For every line that contains the string "buttons", pull that line out of the material below.

Data section –
/---
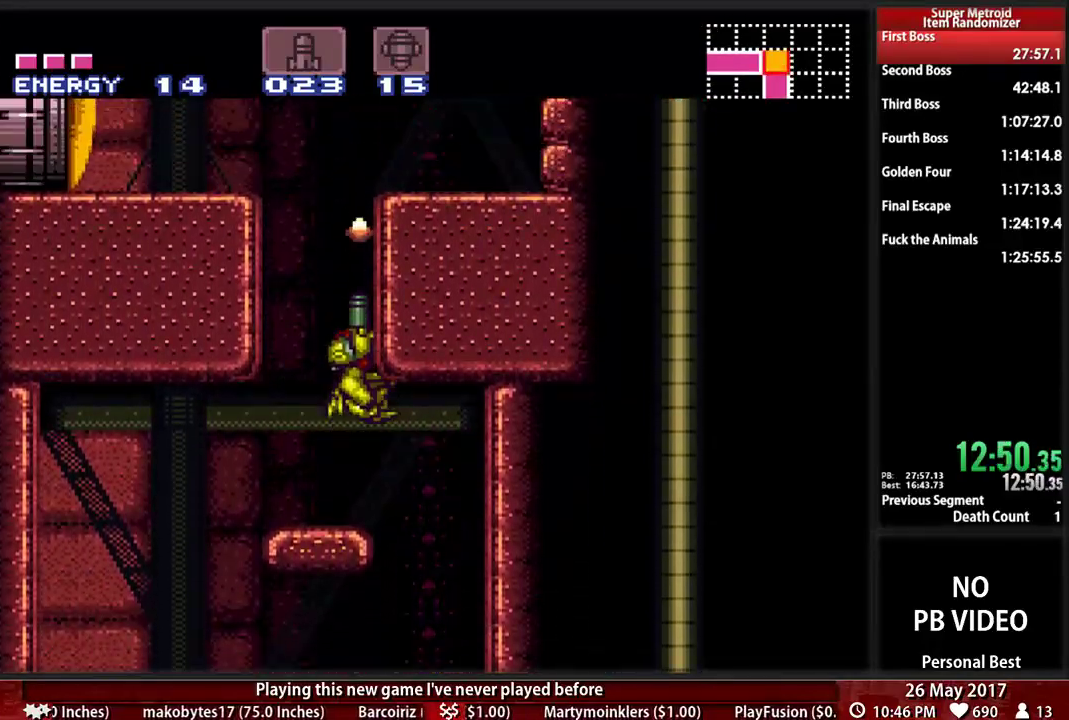
{"buttons": ["B", "X", "DPAD_RIGHT"], "events": [[69, "DPAD_RIGHT", "down"], [69, "DPAD_UP", "up"], [293, "DPAD_DOWN", "down"], [328, "DPAD_RIGHT", "up"], [362, "A", "up"], [362, "R1", "up"], [466, "B", "down"], [466, "DPAD_RIGHT", "down"], [500, "DPAD_DOWN", "up"]]}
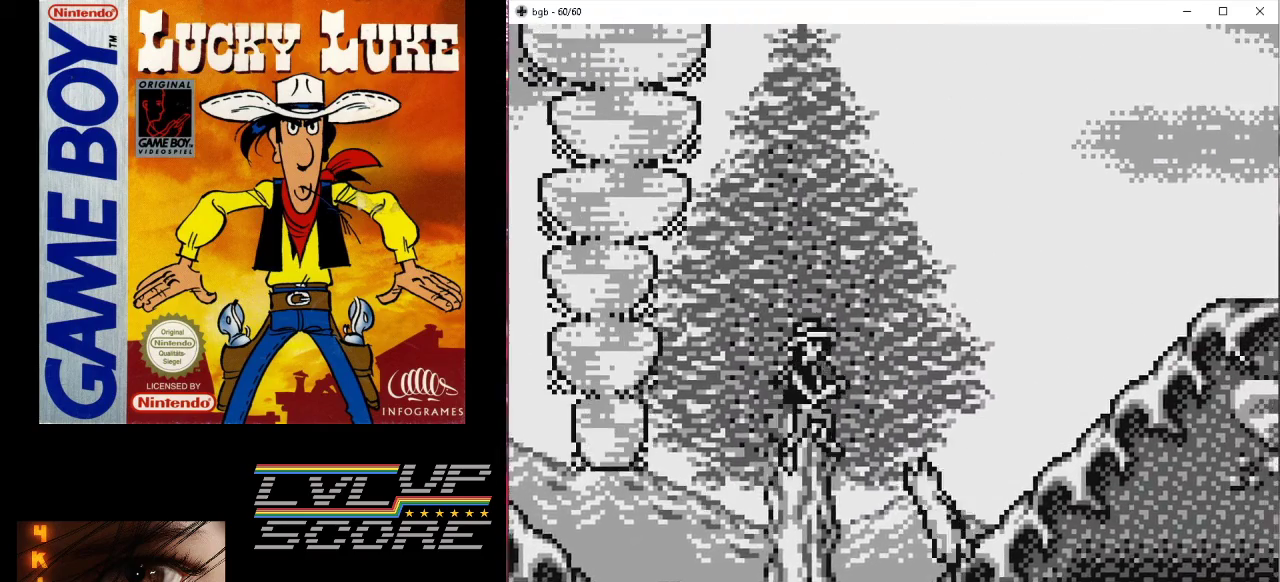
Gameplay with a controller (Nintendo layout); each line is a JSON object with the inputs held at the frame after it. "events" lists button and stick changes between this image and that frame as [ms after this image, input, new state], when the widget could be followed in between. Not read: L3 R3.
{"buttons": ["DPAD_RIGHT"], "events": [[367, "B", "up"]]}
\---
Written solution –
{"buttons": ["B", "X", "DPAD_RIGHT"], "events": [[69, "DPAD_RIGHT", "down"], [69, "DPAD_UP", "up"], [293, "DPAD_DOWN", "down"], [328, "DPAD_RIGHT", "up"], [362, "A", "up"], [362, "R1", "up"], [466, "B", "down"], [466, "DPAD_RIGHT", "down"], [500, "DPAD_DOWN", "up"]]}
{"buttons": ["DPAD_RIGHT"], "events": [[367, "B", "up"]]}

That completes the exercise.